Task prompt => How many lines in the rows below contain the string "IMPRINT"? Reply with the number only.

Stored items
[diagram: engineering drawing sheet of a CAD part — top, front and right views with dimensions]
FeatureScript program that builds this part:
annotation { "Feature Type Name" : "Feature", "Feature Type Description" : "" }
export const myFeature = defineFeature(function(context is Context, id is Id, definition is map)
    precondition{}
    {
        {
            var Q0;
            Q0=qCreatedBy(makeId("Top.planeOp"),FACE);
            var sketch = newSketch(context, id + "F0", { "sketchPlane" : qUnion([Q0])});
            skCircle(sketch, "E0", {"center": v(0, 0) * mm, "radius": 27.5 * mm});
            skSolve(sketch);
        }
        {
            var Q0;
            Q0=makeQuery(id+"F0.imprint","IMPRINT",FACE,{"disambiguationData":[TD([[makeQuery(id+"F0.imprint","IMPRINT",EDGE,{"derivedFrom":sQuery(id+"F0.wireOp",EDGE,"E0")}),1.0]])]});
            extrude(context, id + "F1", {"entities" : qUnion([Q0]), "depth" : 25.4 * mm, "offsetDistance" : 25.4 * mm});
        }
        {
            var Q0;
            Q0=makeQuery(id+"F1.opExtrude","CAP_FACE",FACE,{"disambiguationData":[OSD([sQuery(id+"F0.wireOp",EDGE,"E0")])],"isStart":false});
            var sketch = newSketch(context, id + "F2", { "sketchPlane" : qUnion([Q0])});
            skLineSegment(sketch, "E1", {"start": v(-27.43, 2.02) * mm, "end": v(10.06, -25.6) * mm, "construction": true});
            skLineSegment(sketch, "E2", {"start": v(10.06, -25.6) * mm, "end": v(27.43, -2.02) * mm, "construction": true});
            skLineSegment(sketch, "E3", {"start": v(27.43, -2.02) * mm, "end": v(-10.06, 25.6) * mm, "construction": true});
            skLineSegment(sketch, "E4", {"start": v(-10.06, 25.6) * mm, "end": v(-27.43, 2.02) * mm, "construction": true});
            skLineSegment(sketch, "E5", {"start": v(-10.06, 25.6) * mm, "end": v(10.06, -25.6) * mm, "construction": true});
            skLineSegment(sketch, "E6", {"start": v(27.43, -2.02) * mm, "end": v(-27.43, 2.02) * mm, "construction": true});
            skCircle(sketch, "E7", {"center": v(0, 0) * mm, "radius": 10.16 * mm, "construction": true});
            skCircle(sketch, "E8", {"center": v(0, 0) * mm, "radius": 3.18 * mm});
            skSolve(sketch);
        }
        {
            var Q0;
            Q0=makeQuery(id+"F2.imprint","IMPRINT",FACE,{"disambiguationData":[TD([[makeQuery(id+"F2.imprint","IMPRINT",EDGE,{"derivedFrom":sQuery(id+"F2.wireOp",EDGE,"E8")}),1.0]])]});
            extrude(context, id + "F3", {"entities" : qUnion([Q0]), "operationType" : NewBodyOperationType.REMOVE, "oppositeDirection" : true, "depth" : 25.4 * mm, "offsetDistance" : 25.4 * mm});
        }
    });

Response => 2